Given a group $G$ with $p+1$ Sylow $p$-subgroups, I've deduced that $R = P \cap P'$, where $P, P'$ are Sylow $p$-subgroups, has index $p$ in each of $P, P'$; and that all $p+1$ Sylow $p$-subgroups of $G$ are in the normalizer $N_G(R)$.

I want to see that $R$ is exactly the intersection of all the Sylow $p$-subgroups, and have been struggling with this-- in any case I cannot see how precisely to utilize these two facts in proving this. Any help would be appreciated.

EDIT:(If anyone could explain the hint below a little further, I would be grateful.)


1 Answer 1


Proposition Let $P$ be a $p$-subgroup of a group $G$, and $S \in Syl_p(G)$, then $$ S \subseteq N_G(P) \text{ iff } P \unlhd S.$$ Proof Assume $S \subseteq N_G(P)$. Observe that apparently $S \in Syl_p(N_G(P))$. Of course, $P$ is a $p$-subgroup of $N_G(P)$ and must lie in some Sylow $p$-subgroup of $N_G(P)$, that is $P \subseteq S^x$, for some $x \in N_G(P)$. Since $P$ is also normal in $N_G(P)$, it follows that $P=P^{x^{-1}} \subseteq S$. Conversely, if $P \unlhd S$, then of course $S \subseteq N_G(P)$.

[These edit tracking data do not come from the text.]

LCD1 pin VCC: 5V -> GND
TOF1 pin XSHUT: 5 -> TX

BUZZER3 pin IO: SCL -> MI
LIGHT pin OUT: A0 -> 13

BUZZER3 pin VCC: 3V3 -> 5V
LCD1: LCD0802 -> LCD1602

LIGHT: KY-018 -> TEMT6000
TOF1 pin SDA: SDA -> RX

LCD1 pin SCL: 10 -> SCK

Now apply this to your situation: you already observed that all Sylow $p$-subgroups of $G$ are contained in $N_G(R)$. The proposition gives you that $R \unlhd P$ for all $P \in Syl_p(G)$, that is $R \subseteq \bigcap_{P \in Syl_p(G)}P=O_p(G)$. Obviously, $O_p(G) \subseteq R$. So in fact $R=O_p(G)$ and you are done.(It follows that $N_G(R)=G!$)

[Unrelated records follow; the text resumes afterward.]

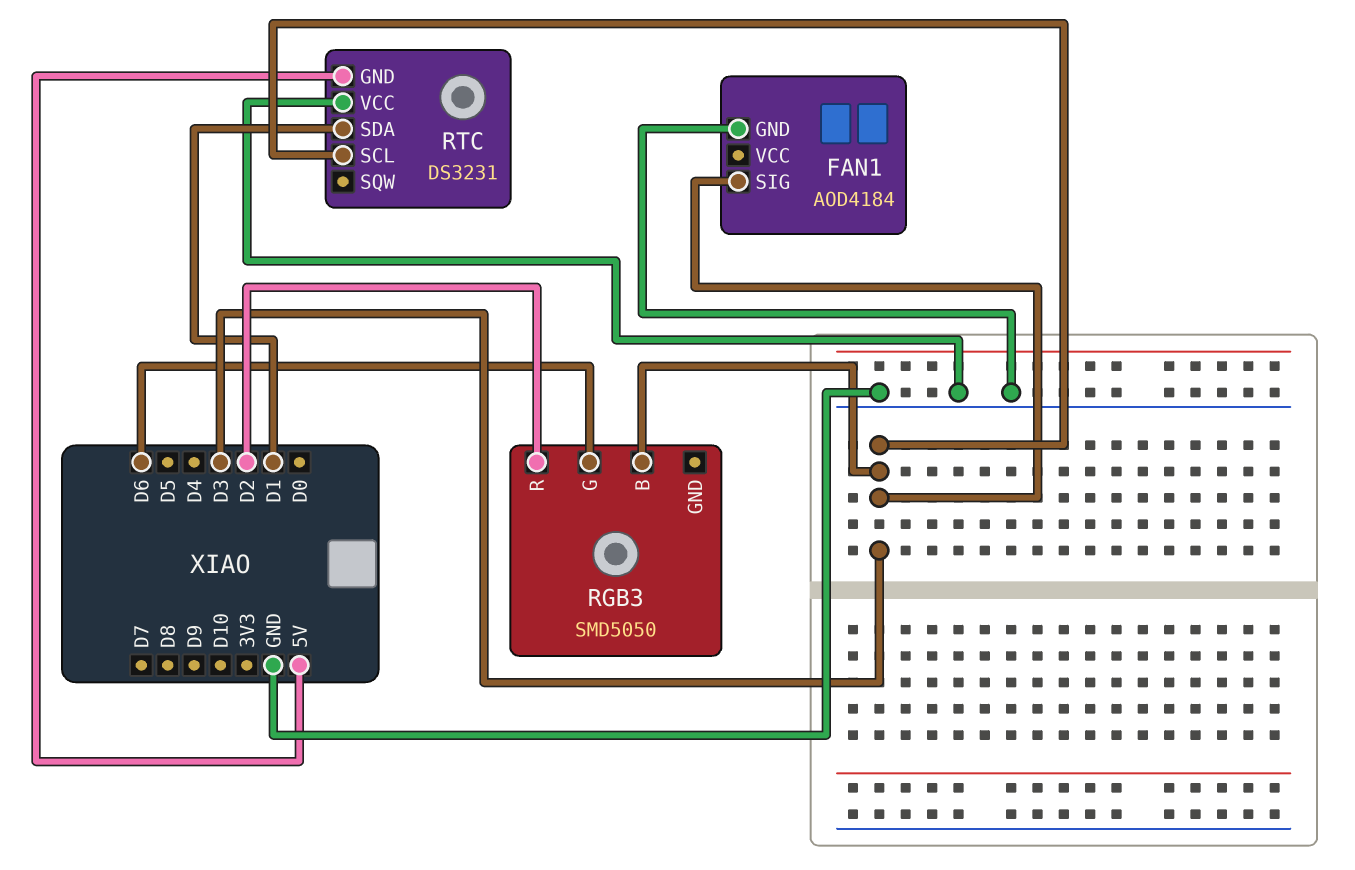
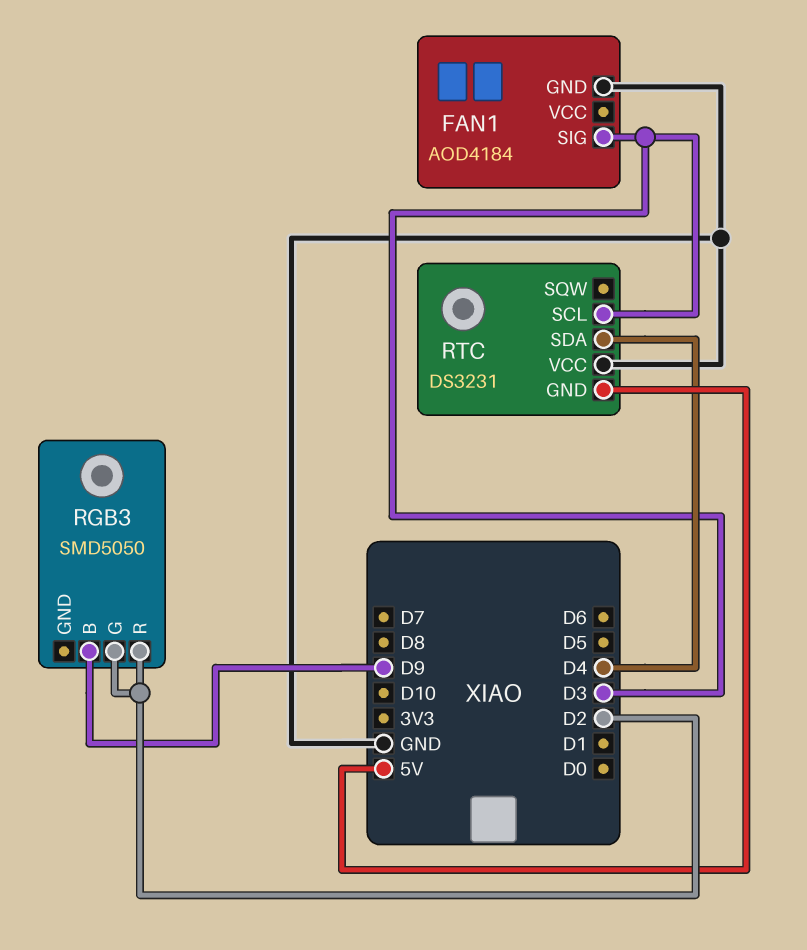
RGB3 pin B: D3 -> D9
RGB3 pin G: D6 -> D2
RTC pin SDA: D1 -> D4

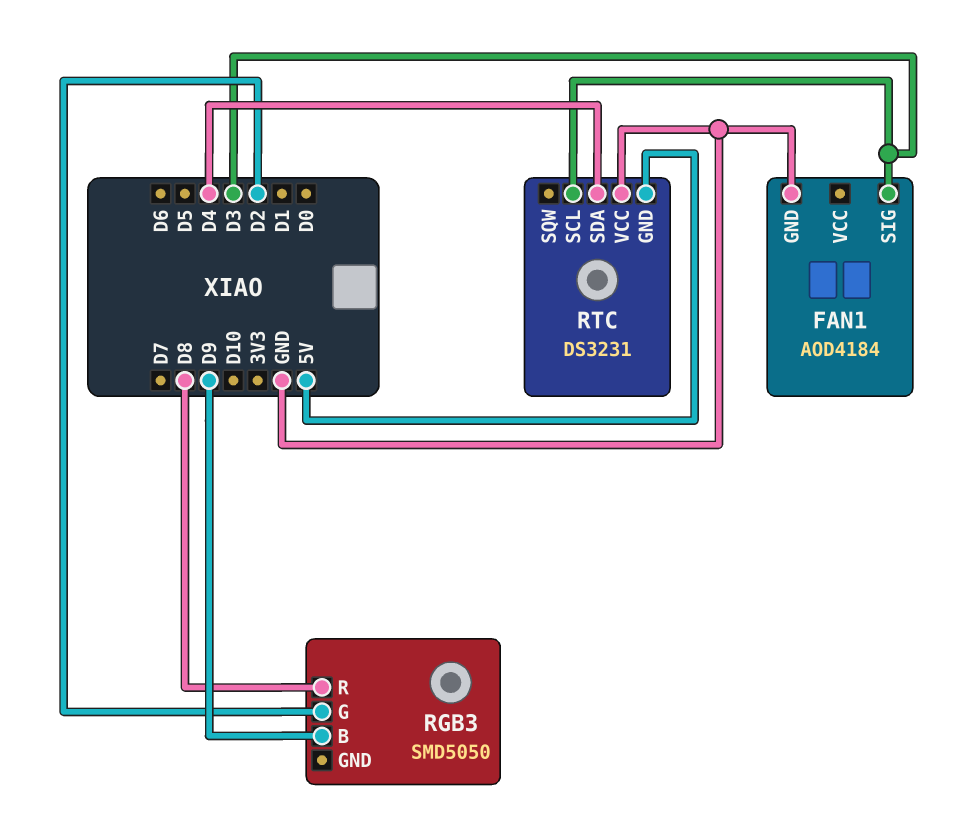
RGB3 pin R: D2 -> D8

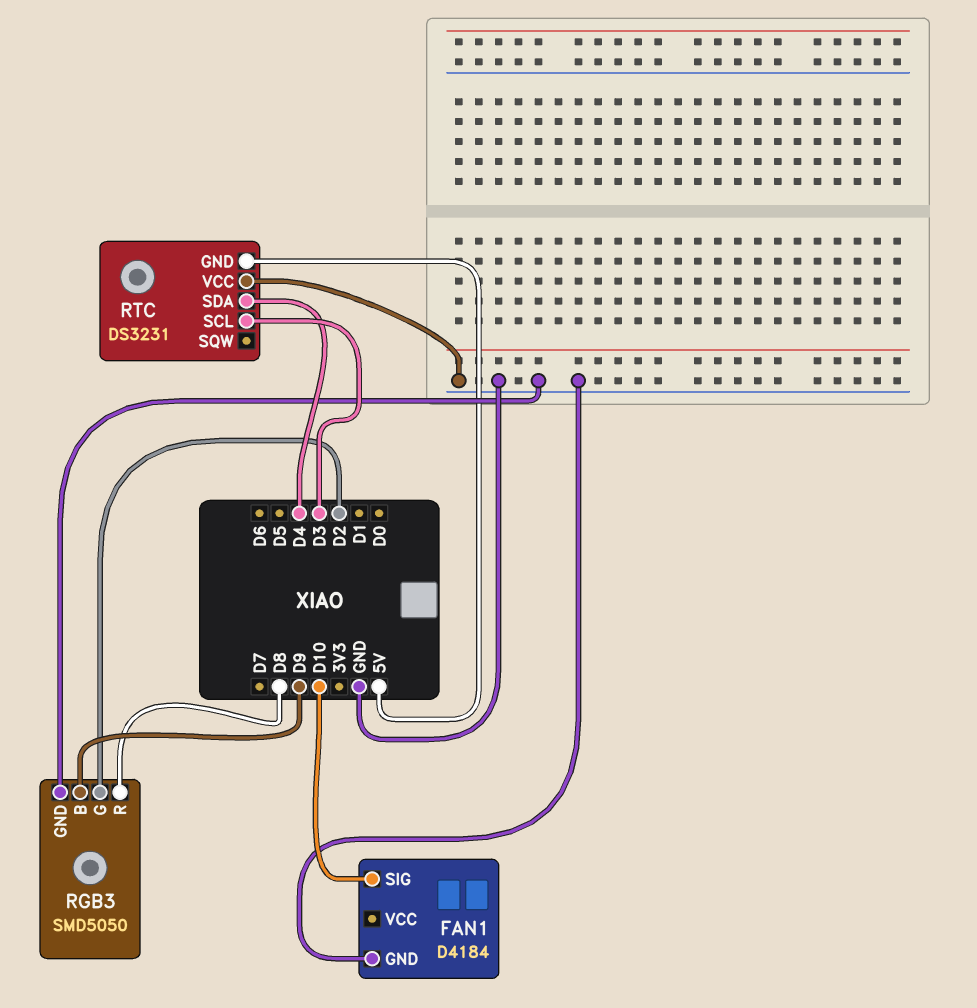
FAN1: AOD4184 -> D4184
FAN1 pin SIG: D3 -> D10
RGB3 pin GND: none -> GND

Remark Note that there is a famous theorem of Jerald Brodkey (see for instance the book of I.M. Isaacs, Finite Group Theory, 1.37), saying that if the Sylow $p$-subgroups are abelian, then the $O_p(G)$ can be realized as the intersection of a certain pair of different Sylow $p$-subgroups. In your case (with a constraint on the number of Sylow $p$-subgroups), we see that the $O_p(G)$ can be realized as the intersection of any pair of different Sylow $p$-subgroups!